# [TASK BRIEF]
Each record that follows should be repeated exactly, minus any images.

# [INPUT RECORDS]
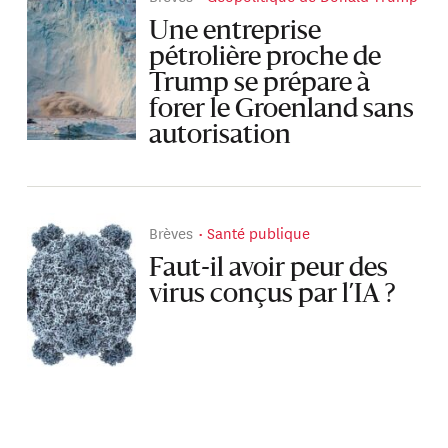
Une entreprise
pétrolière proche de
Trump se prépare à
forer le Groenland sans
autorisation
Brèves
Santé publique
Faut-il avoir peur des
virus conçus par l’IA ?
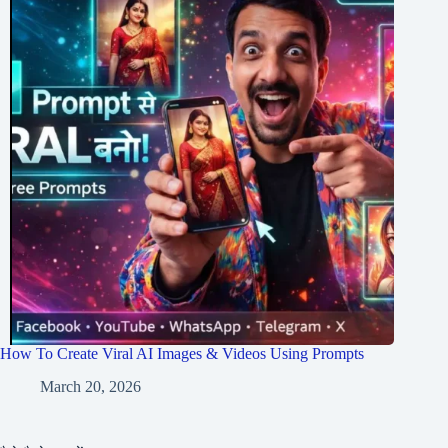
How To Create Viral AI Images & Videos Using Prompts
March 20, 2026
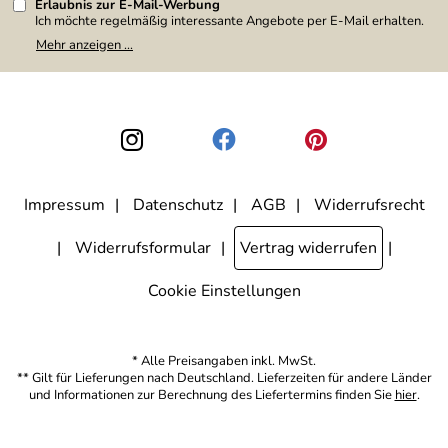
Erlaubnis zur E-Mail-Werbung
Ich möchte regelmäßig interessante Angebote per E-Mail erhalten.
Meine E-Mail-Adresse wird nicht an andere Unternehmen
Mehr anzeigen ...
weitergegeben. Zu statistischen Zwecken wird in anonymer Form
ausgewertet, welche Links im Newsletter geklickt werden. Dabei ist
nicht erkennbar, welche konkrete Person geklickt hat. Diese
Einwilligung zur Nutzung meiner E-Mail-Adresse für Werbezwecke
kann ich jederzeit mit Wirkung für die Zukunft widerrufen, indem ich
den Link "Abmelden" am Ende des Newsletters anklicke. Die
Datenschutzerklärung
habe ich zur Kenntnis genommen.
Impressum
Datenschutz
AGB
Widerrufsrecht
Widerrufsformular
Vertrag widerrufen
Cookie Einstellungen
* Alle Preisangaben inkl. MwSt.
** Gilt für Lieferungen nach Deutschland. Lieferzeiten für andere Länder
und Informationen zur Berechnung des Liefertermins finden Sie
hier
.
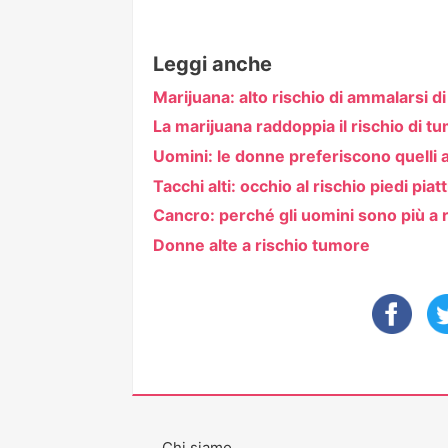
Leggi anche
Marijuana: alto rischio di ammalarsi di
La marijuana raddoppia il rischio di tu
Uomini: le donne preferiscono quelli a
Tacchi alti: occhio al rischio piedi piatt
Cancro: perché gli uomini sono più a 
Donne alte a rischio tumore
Chi siamo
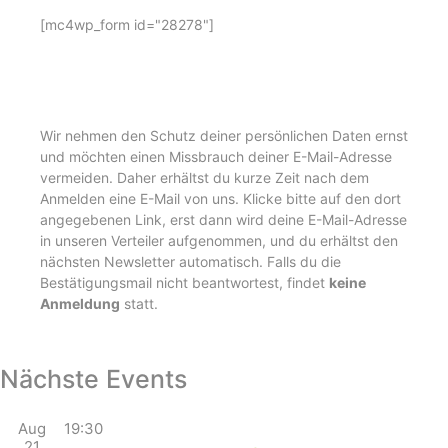
[mc4wp_form id="28278"]
Wir nehmen den Schutz deiner persönlichen Daten ernst
und möchten einen Missbrauch deiner E-Mail-Adresse
vermeiden. Daher erhältst du kurze Zeit nach dem
Anmelden eine E-Mail von uns. Klicke bitte auf den dort
angegebenen Link, erst dann wird deine E-Mail-Adresse
in unseren Verteiler aufgenommen, und du erhältst den
nächsten Newsletter automatisch. Falls du die
Bestätigungsmail nicht beantwortest, findet
keine
Anmeldung
statt.
Nächste Events
Aug
19:30
21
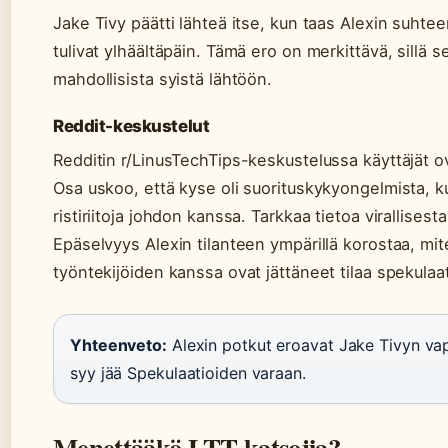
Jake Tivy päätti lähteä itse, kun taas Alexin suhteen
tulivat ylhäältäpäin. Tämä ero on merkittävä, sillä se 
mahdollisista syistä lähtöön.
Reddit-keskustelut
Redditin r/LinusTechTips-keskustelussa käyttäjät o
Osa uskoo, että kyse oli suorituskykyongelmista, ku
ristiriitoja johdon kanssa. Tarkkaa tietoa virallisesta
Epäselvyys Alexin tilanteen ympärillä korostaa, mi
työntekijöiden kanssa ovat jättäneet tilaa spekulaat
Yhteenveto:
Alexin potkut eroavat Jake Tivyn vap
syy jää Spekulaatioiden varaan.
Menettääkö LTT katsojia?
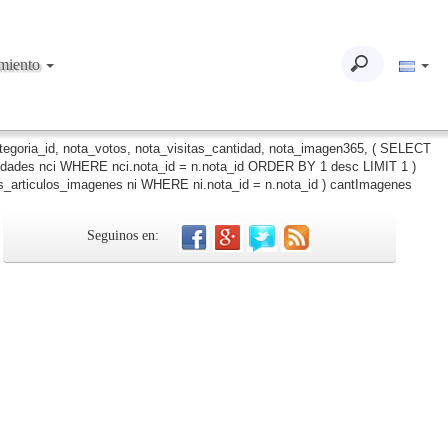
imiento
ategoria_id, nota_votos, nota_visitas_cantidad, nota_imagen365, ( SELECT
iudades nci WHERE nci.nota_id = n.nota_id ORDER BY 1 desc LIMIT 1 )
_articulos_imagenes ni WHERE ni.nota_id = n.nota_id ) cantImagenes
Seguinos en:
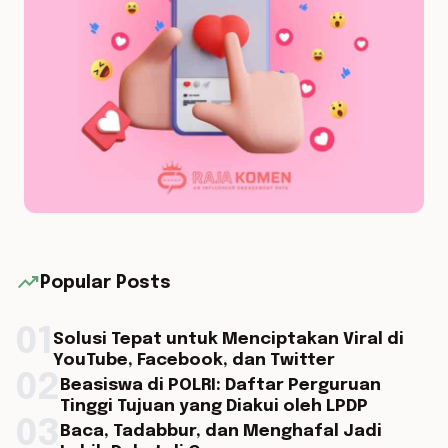
trending_up
Popular Posts
01
Solusi Tepat untuk Menciptakan Viral di
YouTube, Facebook, dan Twitter
02
Beasiswa di POLRI: Daftar Perguruan
Tinggi Tujuan yang Diakui oleh LPDP
03
Baca, Tadabbur, dan Menghafal Jadi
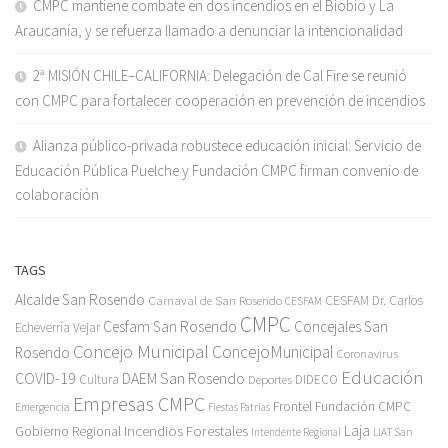
CMPC mantiene combate en dos incendios en el Biobío y La
Araucanía, y se refuerza llamado a denunciar la intencionalidad
2ª MISIÓN CHILE–CALIFORNIA: Delegación de Cal Fire se reunió
con CMPC para fortalecer cooperación en prevención de incendios
Alianza público-privada robustece educación inicial: Servicio de
Educación Pública Puelche y Fundación CMPC firman convenio de
colaboración
TAGS
Alcalde San Rosendo
Carnaval de San Rosendo
CESFAM Dr. Carlos
CESFAM
CMPC
Cesfam San Rosendo
Concejales San
Echeverría Vejar
Concejo Municipal
ConcejoMunicipal
Rosendo
Coronavirus
Educación
COVID-19
DAEM San Rosendo
Cultura
Deportes
DIDECO
Empresas CMPC
Frontel
Fundación CMPC
Emergencia
Fiestas Patrias
Incendios Forestales
Laja
Gobierno Regional
Intendente Regional
LIAT San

# [TASK ANSWER]
Une entreprise
pétrolière proche de
Trump se prépare à
forer le Groenland sans
autorisation
Brèves
Santé publique
Faut-il avoir peur des
virus conçus par l’IA ?
How To Create Viral AI Images & Videos Using Prompts
March 20, 2026
Erlaubnis zur E-Mail-Werbung
Ich möchte regelmäßig interessante Angebote per E-Mail erhalten.
Meine E-Mail-Adresse wird nicht an andere Unternehmen
Mehr anzeigen ...
weitergegeben. Zu statistischen Zwecken wird in anonymer Form
ausgewertet, welche Links im Newsletter geklickt werden. Dabei ist
nicht erkennbar, welche konkrete Person geklickt hat. Diese
Einwilligung zur Nutzung meiner E-Mail-Adresse für Werbezwecke
kann ich jederzeit mit Wirkung für die Zukunft widerrufen, indem ich
den Link "Abmelden" am Ende des Newsletters anklicke. Die
Datenschutzerklärung
habe ich zur Kenntnis genommen.
Impressum
Datenschutz
AGB
Widerrufsrecht
Widerrufsformular
Vertrag widerrufen
Cookie Einstellungen
* Alle Preisangaben inkl. MwSt.
** Gilt für Lieferungen nach Deutschland. Lieferzeiten für andere Länder
und Informationen zur Berechnung des Liefertermins finden Sie
hier
.
Leggi anche
Marijuana: alto rischio di ammalarsi di
La marijuana raddoppia il rischio di tu
Uomini: le donne preferiscono quelli a
Tacchi alti: occhio al rischio piedi piatt
Cancro: perché gli uomini sono più a 
Donne alte a rischio tumore
Chi siamo
[mc4wp_form id="28278"]
Wir nehmen den Schutz deiner persönlichen Daten ernst
und möchten einen Missbrauch deiner E-Mail-Adresse
vermeiden. Daher erhältst du kurze Zeit nach dem
Anmelden eine E-Mail von uns. Klicke bitte auf den dort
angegebenen Link, erst dann wird deine E-Mail-Adresse
in unseren Verteiler aufgenommen, und du erhältst den
nächsten Newsletter automatisch. Falls du die
Bestätigungsmail nicht beantwortest, findet
keine
Anmeldung
statt.
Nächste Events
Aug
19:30
21
Jake Tivy päätti lähteä itse, kun taas Alexin suhteen
tulivat ylhäältäpäin. Tämä ero on merkittävä, sillä se 
mahdollisista syistä lähtöön.
Reddit-keskustelut
Redditin r/LinusTechTips-keskustelussa käyttäjät o
Osa uskoo, että kyse oli suorituskykyongelmista, ku
ristiriitoja johdon kanssa. Tarkkaa tietoa virallisesta
Epäselvyys Alexin tilanteen ympärillä korostaa, mi
työntekijöiden kanssa ovat jättäneet tilaa spekulaat
Yhteenveto:
Alexin potkut eroavat Jake Tivyn vap
syy jää Spekulaatioiden varaan.
Menettääkö LTT katsojia?
imiento
ategoria_id, nota_votos, nota_visitas_cantidad, nota_imagen365, ( SELECT
iudades nci WHERE nci.nota_id = n.nota_id ORDER BY 1 desc LIMIT 1 )
_articulos_imagenes ni WHERE ni.nota_id = n.nota_id ) cantImagenes
Seguinos en:
trending_up
Popular Posts
01
Solusi Tepat untuk Menciptakan Viral di
YouTube, Facebook, dan Twitter
02
Beasiswa di POLRI: Daftar Perguruan
Tinggi Tujuan yang Diakui oleh LPDP
03
Baca, Tadabbur, dan Menghafal Jadi
CMPC mantiene combate en dos incendios en el Biobío y La
Araucanía, y se refuerza llamado a denunciar la intencionalidad
2ª MISIÓN CHILE–CALIFORNIA: Delegación de Cal Fire se reunió
con CMPC para fortalecer cooperación en prevención de incendios
Alianza público-privada robustece educación inicial: Servicio de
Educación Pública Puelche y Fundación CMPC firman convenio de
colaboración
TAGS
Alcalde San Rosendo
Carnaval de San Rosendo
CESFAM Dr. Carlos
CESFAM
CMPC
Cesfam San Rosendo
Concejales San
Echeverría Vejar
Concejo Municipal
ConcejoMunicipal
Rosendo
Coronavirus
Educación
COVID-19
DAEM San Rosendo
Cultura
Deportes
DIDECO
Empresas CMPC
Frontel
Fundación CMPC
Emergencia
Fiestas Patrias
Incendios Forestales
Laja
Gobierno Regional
Intendente Regional
LIAT San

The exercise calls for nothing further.